You are to retype exactly the line with "part: (647, 884) -> (454, 811), size x1.67" and every line after it in the entries below.

BEGIN

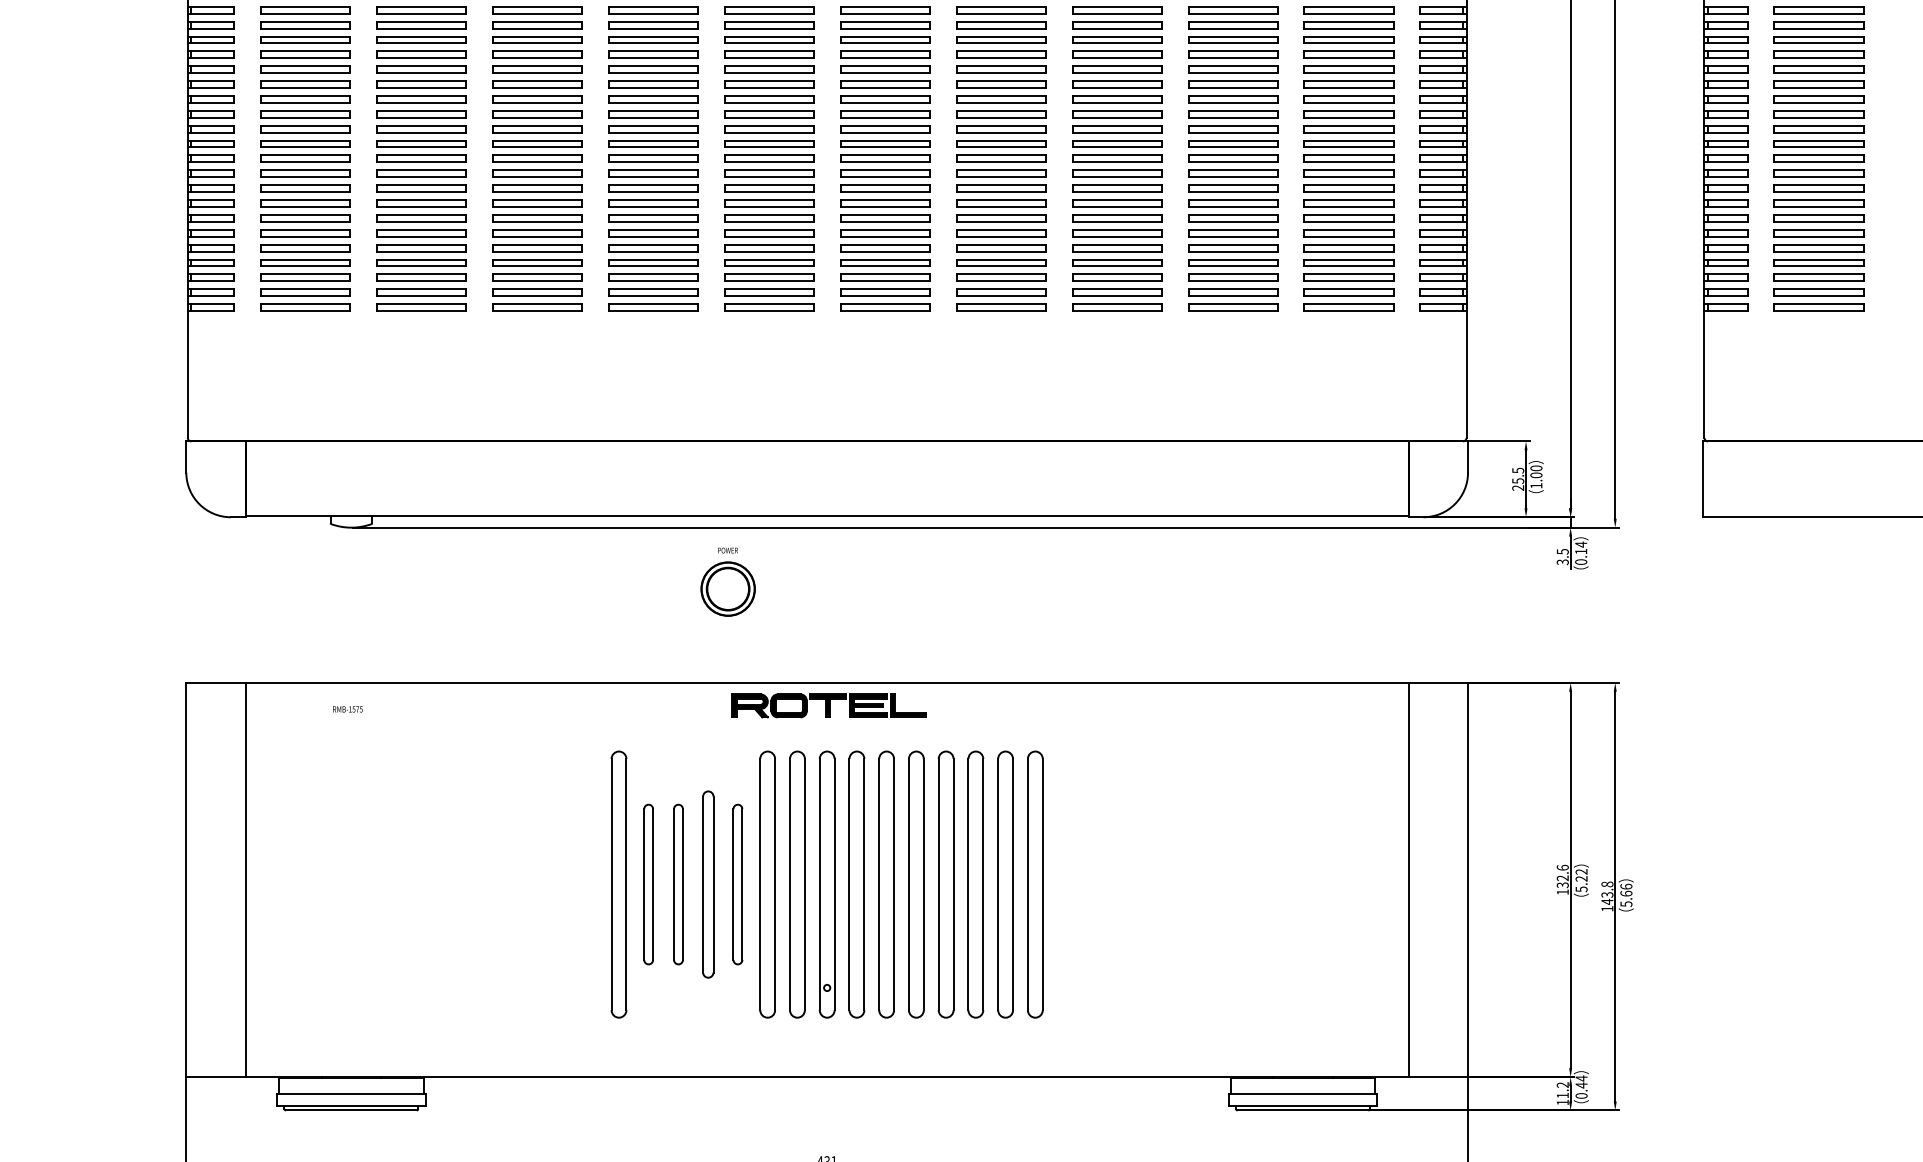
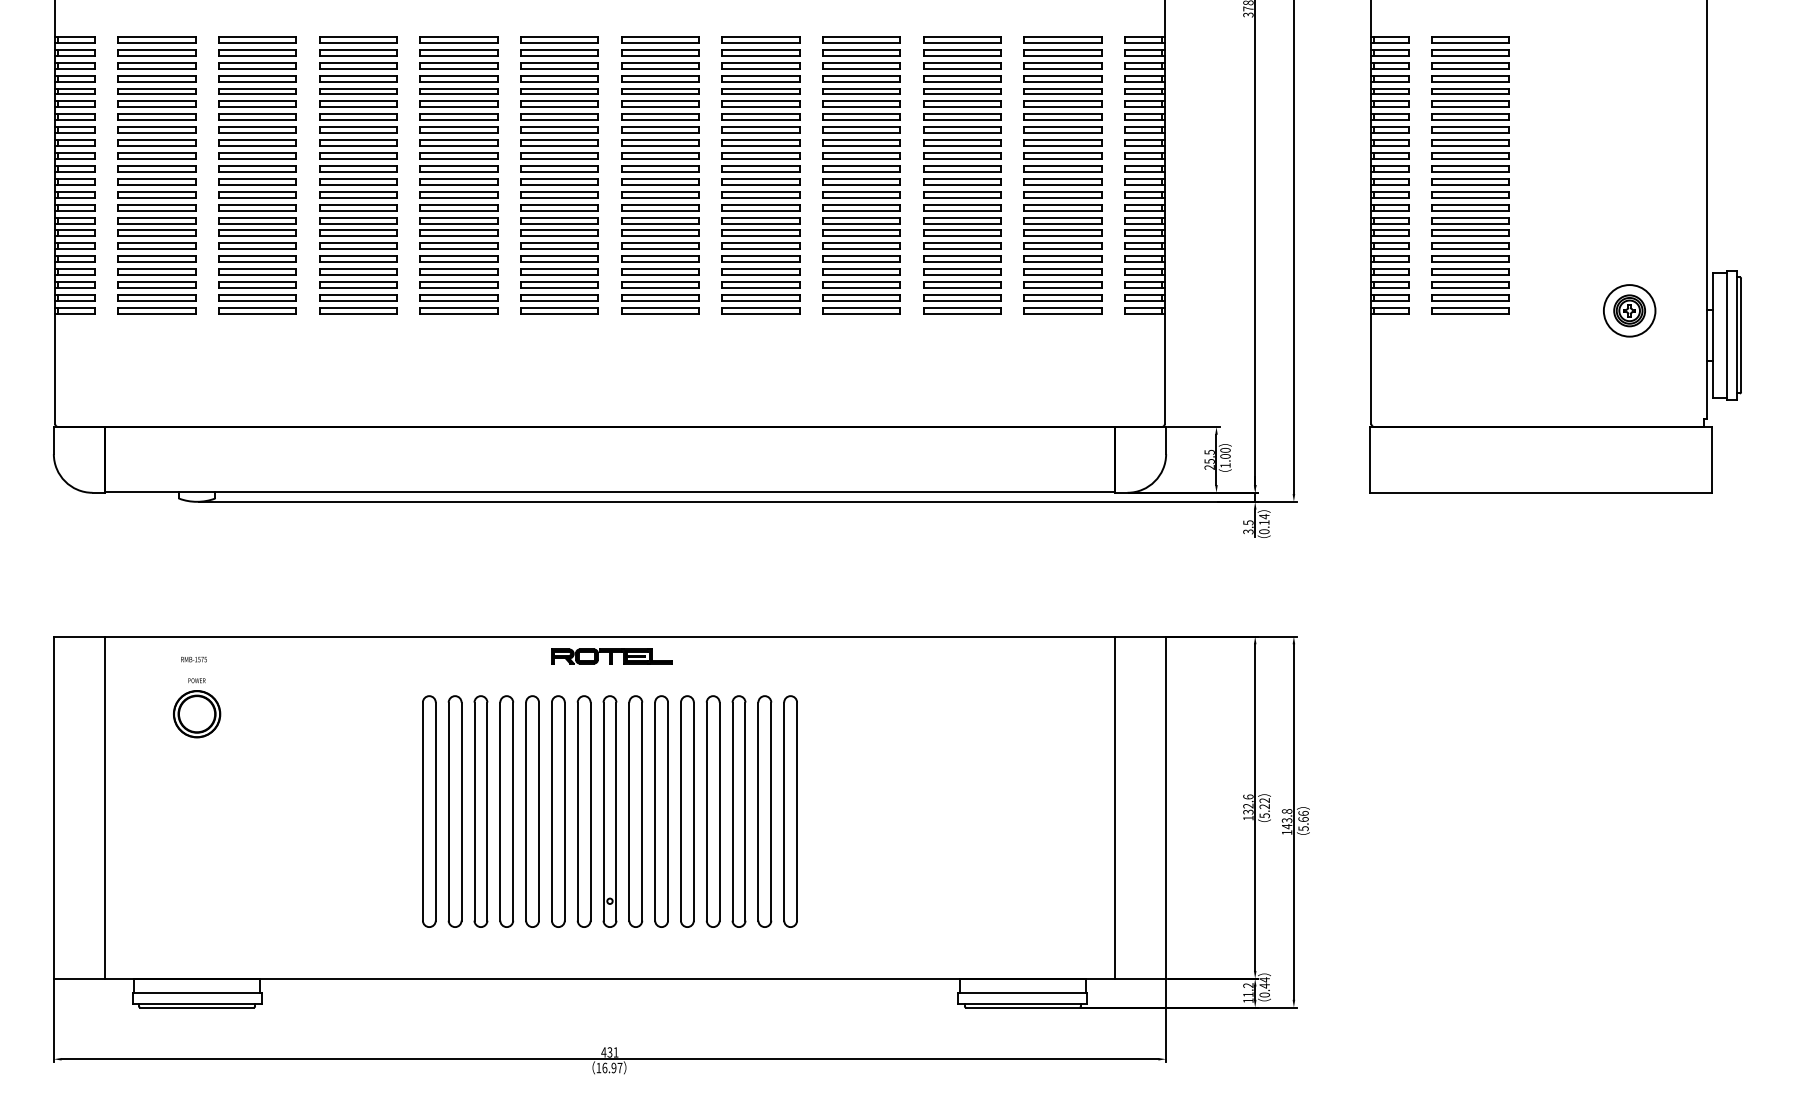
part: (728, 582) -> (197, 708), moved
part: (828, 705) -> (611, 656), size x0.71
part: (647, 884) -> (454, 811), size x1.67
part: (677, 884) -> (480, 811), size x1.67
part: (707, 884) -> (506, 811), size x1.43
part: (737, 884) -> (532, 811), size x1.67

END

### Exercise output
part: (647, 884) -> (454, 811), size x1.67
part: (677, 884) -> (480, 811), size x1.67
part: (707, 884) -> (506, 811), size x1.43
part: (737, 884) -> (532, 811), size x1.67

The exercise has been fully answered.